**Try it:**
Reproduce verbatim the stretch of lines from the first line below through the line containing "世界王者フランスがカタール到着 サ", both included, and leave the pictures out of your answer.

**Task data:**

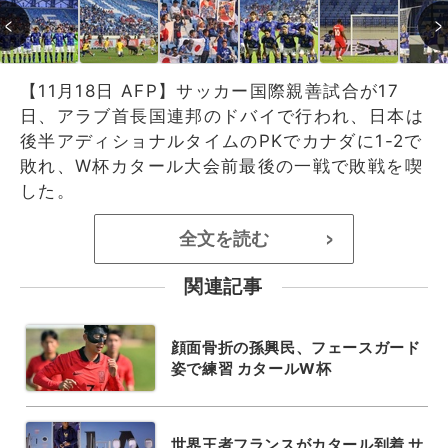
【11月18日 AFP】サッカー国際親善試合が17
日、アラブ首長国連邦のドバイで行われ、日本は
後半アディショナルタイムのPKでカナダに1-2で
敗れ、W杯カタール大会前最後の一戦で敗戦を喫
した。
全文を読む
>
関連記事
顔面骨折の孫興民、フェースガード
姿で練習 カタールW杯
世界王者フランスがカタール到着 サ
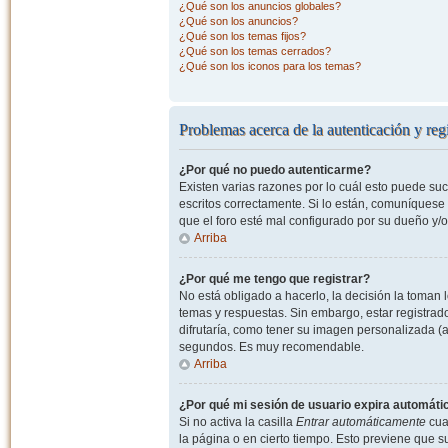
¿Qué son los anuncios globales?
¿Qué son los anuncios?
¿Qué son los temas fijos?
¿Qué son los temas cerrados?
¿Qué son los iconos para los temas?
Problemas acerca de la autenticación y regi
¿Por qué no puedo autenticarme?
Existen varias razones por lo cuál esto puede s
escritos correctamente. Si lo están, comuníquese
que el foro esté mal configurado por su dueño y/o
Arriba
¿Por qué me tengo que registrar?
No está obligado a hacerlo, la decisión la toman
temas y respuestas. Sin embargo, estar registrad
difrutaría, como tener su imagen personalizada (a
segundos. Es muy recomendable.
Arriba
¿Por qué mi sesión de usuario expira automát
Si no activa la casilla
Entrar automáticamente
cuan
la página o en cierto tiempo. Esto previene que 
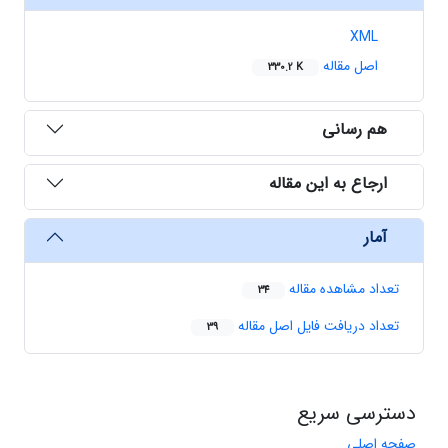
XML
اصل مقاله
330.2 K
هم رسانی
ارجاع به این مقاله
آمار
تعداد مشاهده مقاله
34
تعداد دریافت فایل اصل مقاله
39
دسترسی سریع
صفحه اصلی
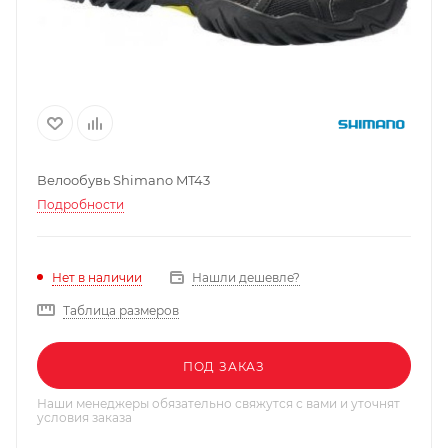
Велообувь Shimano MT43
Подробности
Нашли дешевле?
Нет в наличии
Таблица размеров
ПОД ЗАКАЗ
Наши менеджеры обязательно свяжутся с вами и уточнят
условия заказа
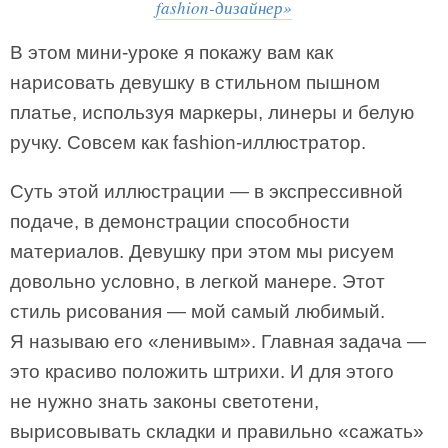
fashion-дизайнер»
В этом мини-уроке я покажу вам как
нарисовать девушку в стильном пышном
платье, используя маркеры, линеры и белую
ручку. Совсем как fashion-иллюстратор.
Суть этой иллюстрации — в экспрессивной
подаче, в демонстрации способности
материалов. Девушку при этом мы рисуем
довольно условно, в легкой манере. Этот
стиль рисования — мой самый любимый.
Я называю его «ленивым». Главная задача —
это красиво положить штрихи. И для этого
не нужно знать законы светотени,
вырисовывать складки и правильно «сажать»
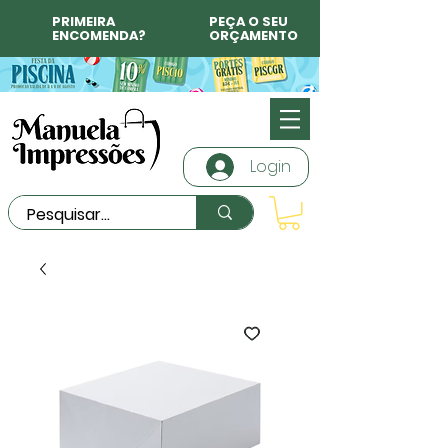
PRIMEIRA
PEÇA O SEU
ENCOMENDA?
ORÇAMENTO
Login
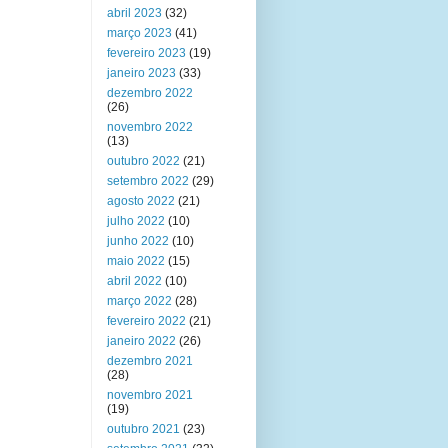
abril 2023
(32)
março 2023
(41)
fevereiro 2023
(19)
janeiro 2023
(33)
dezembro 2022
(26)
novembro 2022
(13)
outubro 2022
(21)
setembro 2022
(29)
agosto 2022
(21)
julho 2022
(10)
junho 2022
(10)
maio 2022
(15)
abril 2022
(10)
março 2022
(28)
fevereiro 2022
(21)
janeiro 2022
(26)
dezembro 2021
(28)
novembro 2021
(19)
outubro 2021
(23)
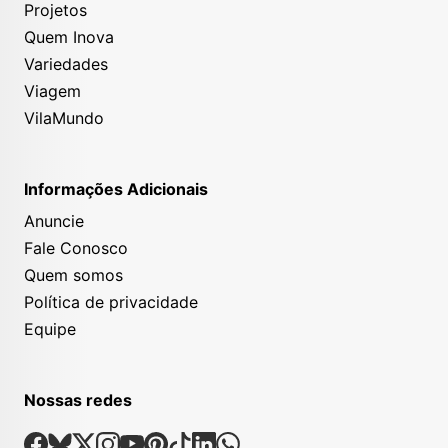
Projetos
Quem Inova
Variedades
Viagem
VilaMundo
Informações Adicionais
Anuncie
Fale Conosco
Quem somos
Política de privacidade
Equipe
Nossas redes
Nossas Redes Sociais
Facebook
Bsky
X
Instagram
Youtube
Pinterest
Tiktok
Linkedin
Whatsapp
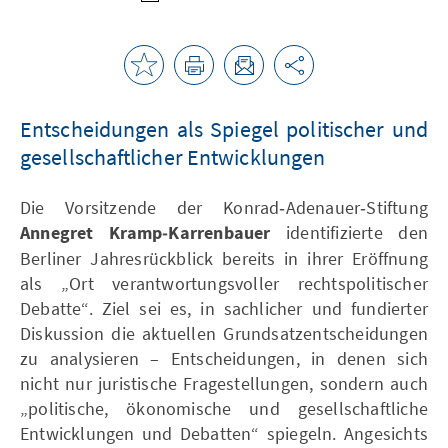
Entscheidungen als Spiegel politischer und
gesellschaftlicher Entwicklungen
Die Vorsitzende der Konrad‑Adenauer‑Stiftung
Annegret Kramp‑Karrenbauer
identifizierte den
Berliner Jahresrückblick bereits in ihrer Eröffnung
als „Ort verantwortungsvoller rechtspolitischer
Debatte“. Ziel sei es, in sachlicher und fundierter
Diskussion die aktuellen Grundsatzentscheidungen
zu analysieren – Entscheidungen, in denen sich
nicht nur juristische Fragestellungen, sondern auch
„politische, ökonomische und gesellschaftliche
Entwicklungen und Debatten“ spiegeln. Angesichts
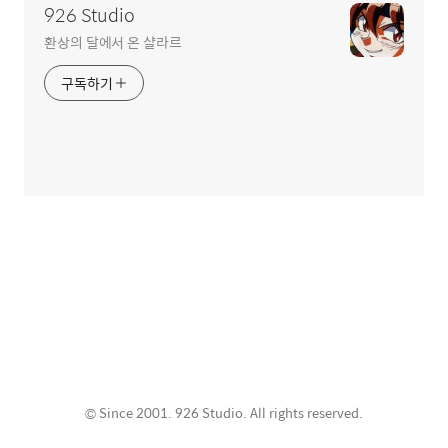
926 Studio
환상의 달에서 온 샬라르
구독하기
© Since 2001. 926 Studio. All rights reserved.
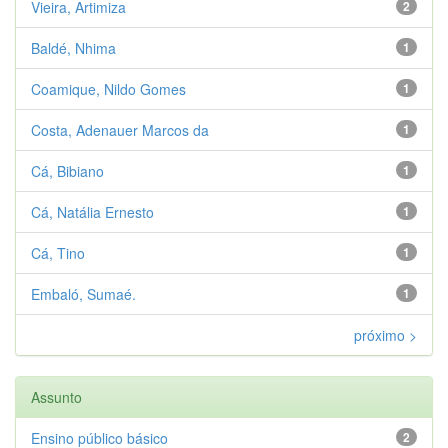
Vieira, Artimiza
2
Baldé, Nhima
1
Coamique, Nildo Gomes
1
Costa, Adenauer Marcos da
1
Cá, Bibiano
1
Cá, Natália Ernesto
1
Cá, Tino
1
Embaló, Sumaé.
1
próximo >
Assunto
Ensino público básico
2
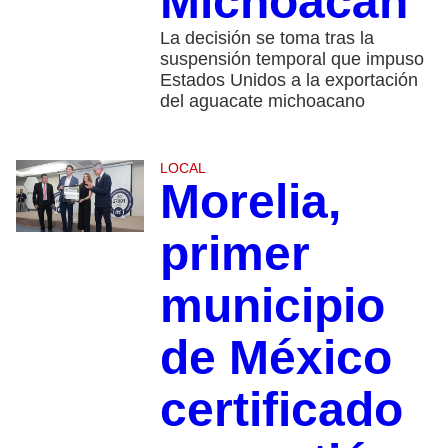
Michoacán
La decisión se toma tras la
suspensión temporal que impuso
Estados Unidos a la exportación
del aguacate michoacano
LOCAL
Morelia,
primer
municipio
de México
certificado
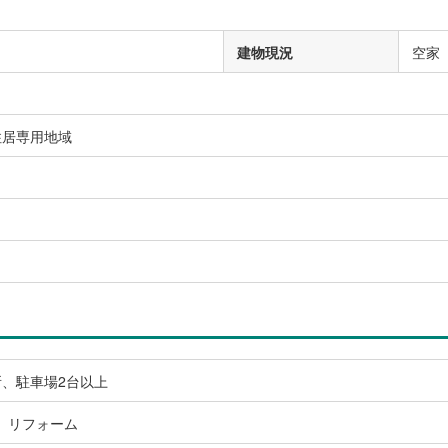
建物現況
空家
住居専用地域
）
、駐車場2台以上
、リフォーム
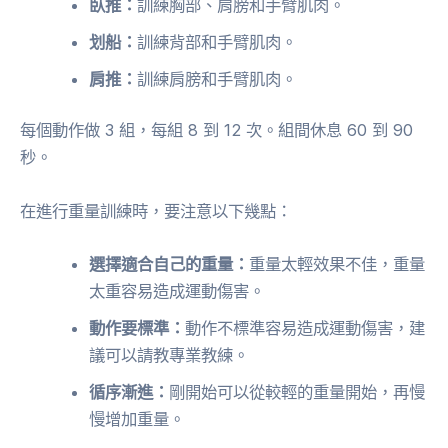
臥推：
訓練胸部、肩膀和手臂肌肉。
划船：
訓練背部和手臂肌肉。
肩推：
訓練肩膀和手臂肌肉。
每個動作做 3 組，每組 8 到 12 次。組間休息 60 到 90
秒。
在進行重量訓練時，要注意以下幾點：
選擇適合自己的重量：
重量太輕效果不佳，重量
太重容易造成運動傷害。
動作要標準：
動作不標準容易造成運動傷害，建
議可以請教專業教練。
循序漸進：
剛開始可以從較輕的重量開始，再慢
慢增加重量。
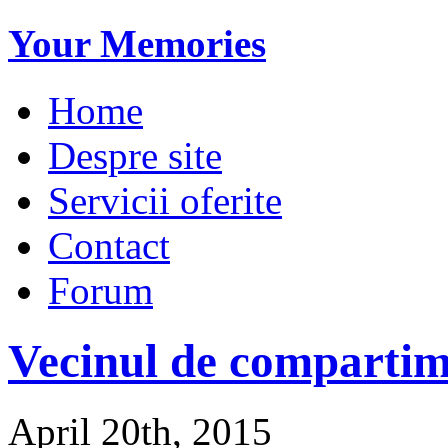
Your Memories
Home
Despre site
Servicii oferite
Contact
Forum
Vecinul de comparti
April 20th, 2015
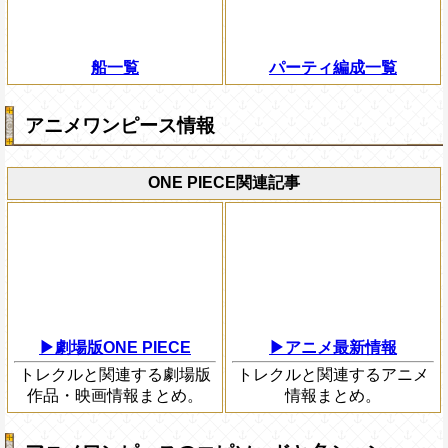
船一覧
パーティ編成一覧
アニメワンピース情報
ONE PIECE関連記事
▶劇場版ONE PIECE
▶アニメ最新情報
トレクルと関連する劇場版
トレクルと関連するアニメ
作品・映画情報まとめ。
情報まとめ。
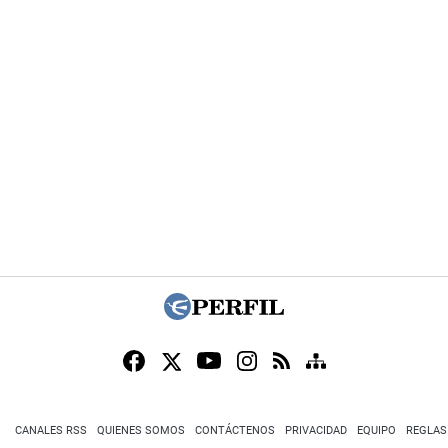
CANALES RSS
QUIENES SOMOS
CONTÁCTENOS
PRIVACIDAD
EQUIPO
REGLAS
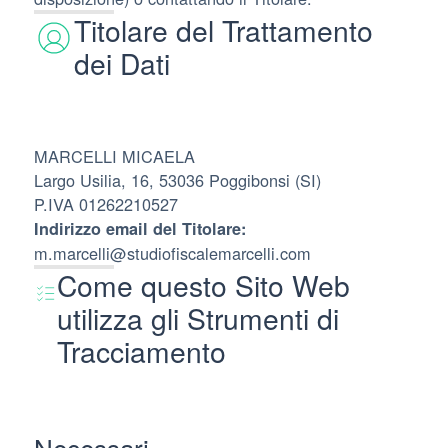
Titolare del Trattamento
dei Dati
MARCELLI MICAELA
Largo Usilia, 16, 53036 Poggibonsi (SI)
P.IVA 01262210527
Indirizzo email del Titolare:
m.marcelli@studiofiscalemarcelli.com
Come questo Sito Web
utilizza gli Strumenti di
Tracciamento
Necessari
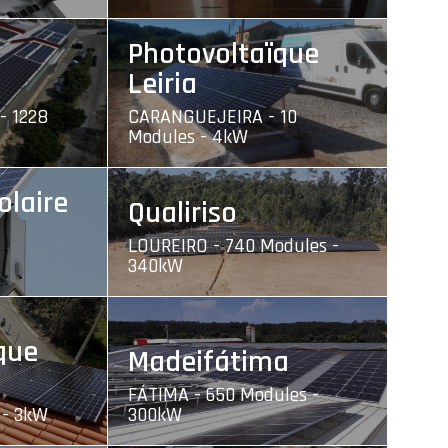
Photovoltaïque
Leiria
- 1228
CARANGUEJEIRA - 10
Modules - 4kW
olaire
Qualiriso
LOUREIRO - 740 Modules -
340kW
que
Madeifátima
FÁTIMA - 650 Modules -
 - 3kW
300kW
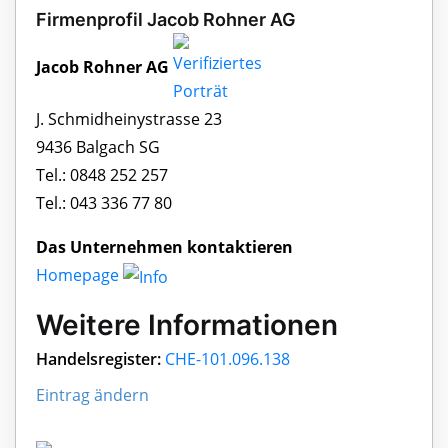
Firmenprofil Jacob Rohner AG
Jacob Rohner AG
J. Schmidheinystrasse 23
9436 Balgach SG
Tel.: 0848 252 257
Tel.: 043 336 77 80
Das Unternehmen kontaktieren
Homepage
Weitere Informationen
Handelsregister:
CHE-101.096.138
Eintrag ändern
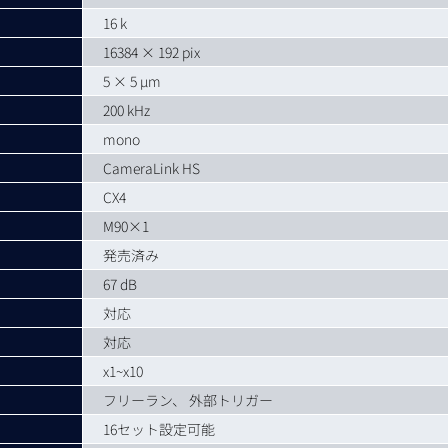
16 k
16384 × 192 pix
5 × 5 µm
200 kHz
mono
CameraLink HS
CX4
M90×1
発売済み
67 dB
対応
対応
x1~x10
フリーラン、 外部トリガー
16セット設定可能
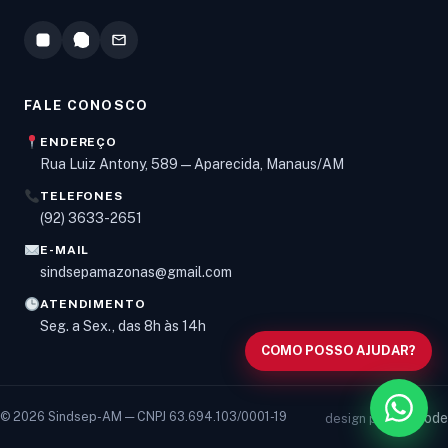
FALE CONOSCO
ENDEREÇO
Rua Luiz Antony, 589 — Aparecida, Manaus/AM
TELEFONES
Olá! Digite um assunto e vou buscar em nossas
(92) 3633-2651
notícias, informes e páginas
.
E-MAIL
sindsepamazonas@gmail.com
ATENDIMENTO
Seg. a Sex., das 8h às 14h
COMO POSSO AJUDAR?
© 2026 Sindsep-AM — CNPJ 63.694.103/0001-19
vancode
design por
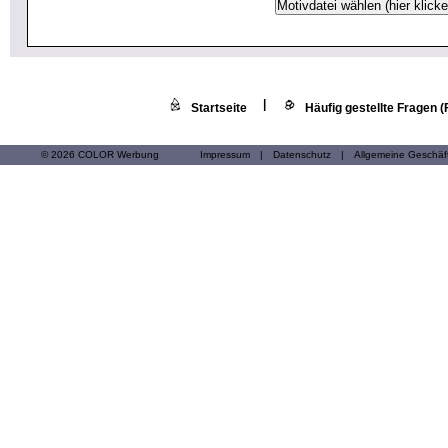
|
Startseite
Häufig gestellte Fragen 
© 2026 COLOR Werbung
Impressum
|
Datenschutz
|
Allgemeine Geschä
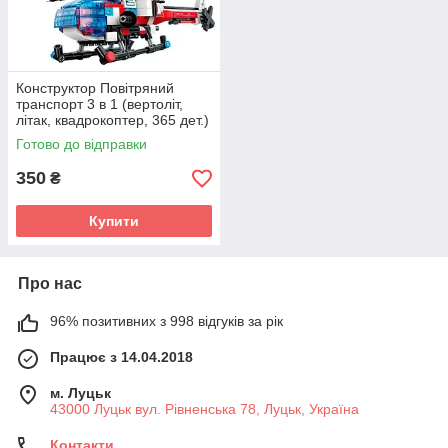
Конструктор Повітряний
транспорт 3 в 1 (вертоліт,
літак, квадрокоптер, 365 дет.)
42116
Готово до відправки
350
₴
Купити
Про нас
96% позитивних з 998 відгуків за рік
Працює з 14.04.2018
м. Луцьк
43000 Луцьк вул. Рівненська 78, Луцьк, Україна
Контакти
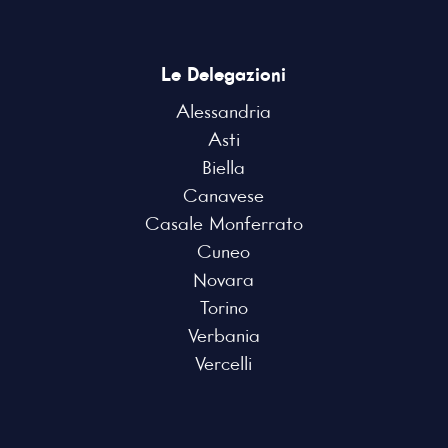
Le Delegazioni
Alessandria
Asti
Biella
Canavese
Casale Monferrato
Cuneo
Novara
Torino
Verbania
Vercelli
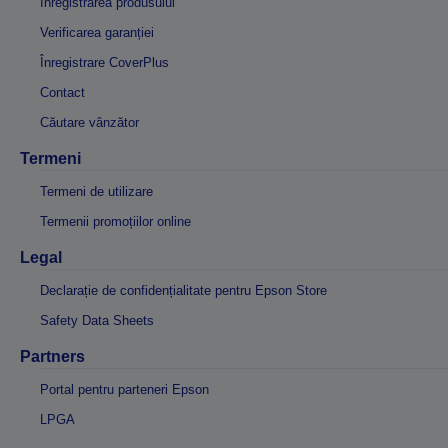
Înregistrarea produsului
Verificarea garanției
Înregistrare CoverPlus
Contact
Căutare vânzător
Termeni
Termeni de utilizare
Termenii promoțiilor online
Legal
Declarație de confidențialitate pentru Epson Store
Safety Data Sheets
Partners
Portal pentru parteneri Epson
LPGA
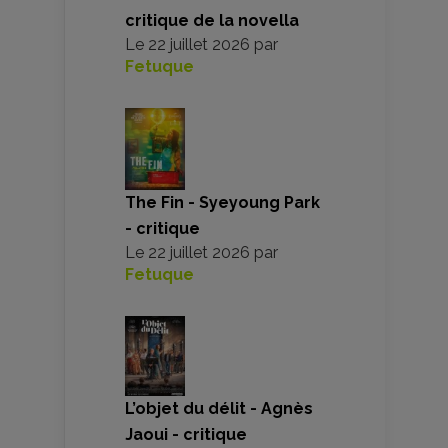
critique de la novella
Le
22 juillet 2026
par
Fetuque
The Fin - Syeyoung Park
- critique
Le
22 juillet 2026
par
Fetuque
L’objet du délit - Agnès
Jaoui - critique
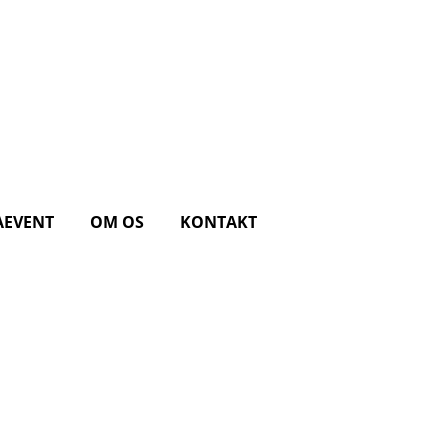
AEVENT
OM OS
KONTAKT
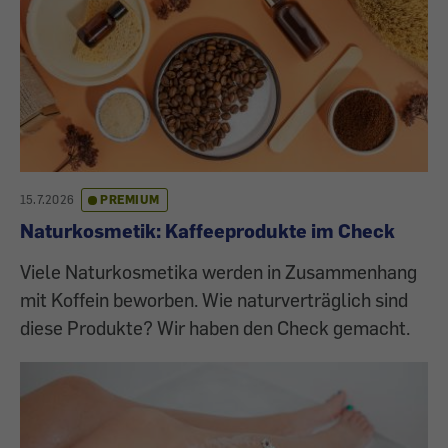
15.7.2026
PREMIUM
Naturkosmetik: Kaffeeprodukte im Check
Viele Naturkosmetika werden in Zusammenhang
mit Koffein beworben. Wie naturverträglich sind
diese Produkte? Wir haben den Check gemacht.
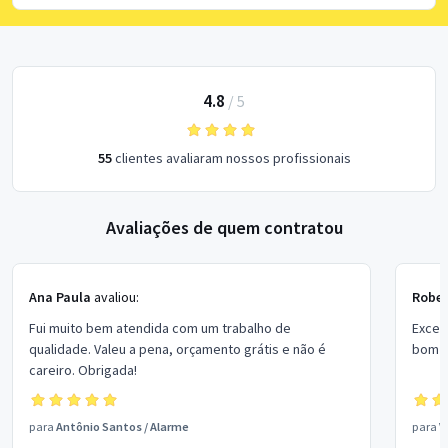
4.8
/
5
55
clientes avaliaram nossos profissionais
Avaliações de quem contratou
Ana Paula
avaliou:
Rober
Fui muito bem atendida com um trabalho de
Excel
qualidade. Valeu a pena, orçamento grátis e não é
bom p
careiro. Obrigada!
para
Antônio Santos
/
Alarme
para
V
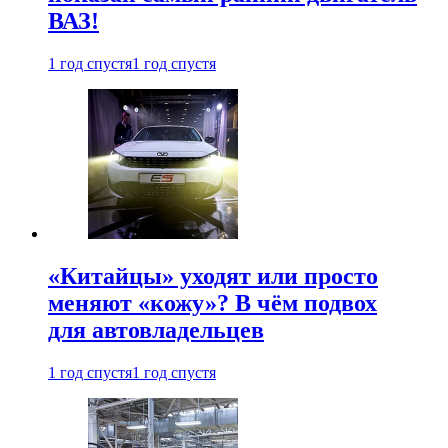
ВАЗ!
1 год спустя
1 год спустя
«Китайцы» уходят или просто
меняют «кожу»? В чём подвох
для автовладельцев
1 год спустя
1 год спустя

**Answer below:**
【11月18日 AFP】サッカー国際親善試合が17
日、アラブ首長国連邦のドバイで行われ、日本は
後半アディショナルタイムのPKでカナダに1-2で
敗れ、W杯カタール大会前最後の一戦で敗戦を喫
した。
全文を読む
>
関連記事
顔面骨折の孫興民、フェースガード
姿で練習 カタールW杯
世界王者フランスがカタール到着 サ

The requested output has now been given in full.